Está representado em numerosas colecções particulares em Portugal e no estrangeiro (principalmente na Alemanha), nomeadamente no Museu do Chiado, Lisboa; Centro de Arte Moderna José de Azeredo Perdigão (Fundação Calouste Gulbenkian), Lisboa; Museu Nacional do Azulejo, Lisboa; Museu de José Malhoa, Caldas da Rainha; Museu de Portimão, etc.
A sua obra foi mostrada na exposição antológica Hein Semke, 40 anos de actividade em Portugal, Fundação Calouste Gulbenkian, Lisboa (1972). Outras exposições individuais de relevo foram apresentadas no Museu Nacional do Azulejo (1991) e, já depois da morte do artista, no Museu de José Malhoa, Caldas da Rainha (1997).

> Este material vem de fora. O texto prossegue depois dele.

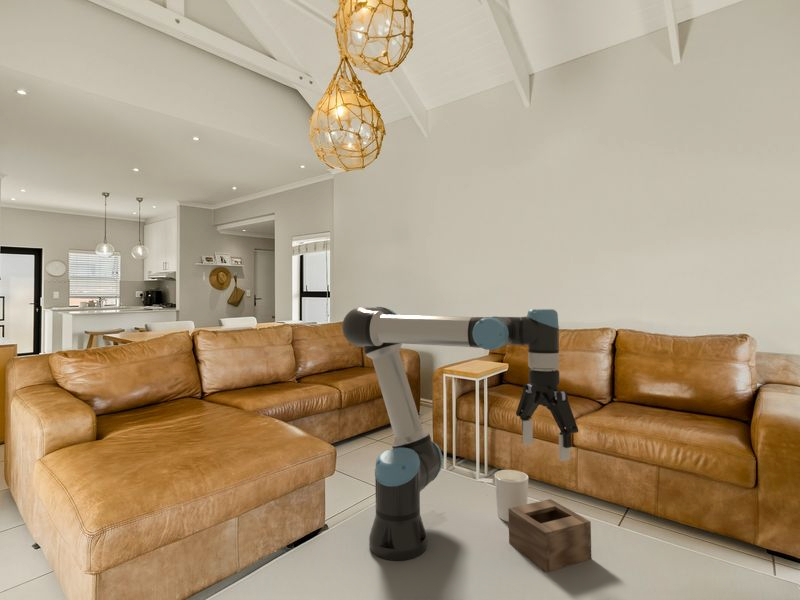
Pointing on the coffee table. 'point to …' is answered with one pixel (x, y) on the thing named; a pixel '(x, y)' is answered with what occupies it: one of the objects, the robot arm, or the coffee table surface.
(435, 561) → the coffee table surface
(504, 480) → the candle holder
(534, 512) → the box
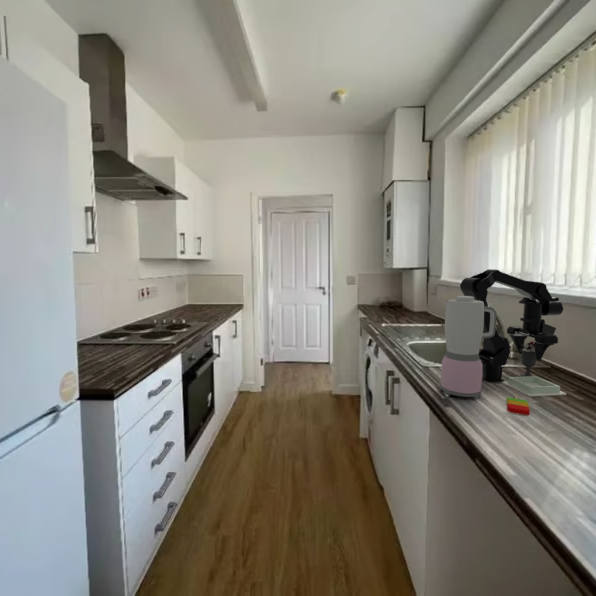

Em 2005 realizou-se uma exposição comissariada por Paulo Henriques que se repartiu por diversas instituições da capital (Museu do Chiado; Museu Nacional do Azulejo; Biblioteca Nacional; Museu Arpad Szenes - Vieira da Silva) onde estiveram expostos trabalhos de cerâmica, escultura, gravura e desenho. Em 2016 a FCG organizou outra grande exposição das obras do artista, "Hein Semke, um Alemão em Lisboa"
Foi condecorado com o oficialato da Ordem de Mérito da RFA, pelo presidente da RFA, 1978. Condecorado com a Ordem do Infante D. Henrique, Grau de Comendador, pelo Presidente da República, Dr. Mário Soares, 1990.
Wikipedia (com algumas adaptações)
Pelo resumo aqui apresentado, o livro parece ser interessante na interdisciplinaridade, que faz das artes e dos artistas. O apresentador esmerado e culto como é, dispensa encómios outros do que os desejos de entendida escuta pela "plateia" (no melhor sentido do termo) que ali estará presente.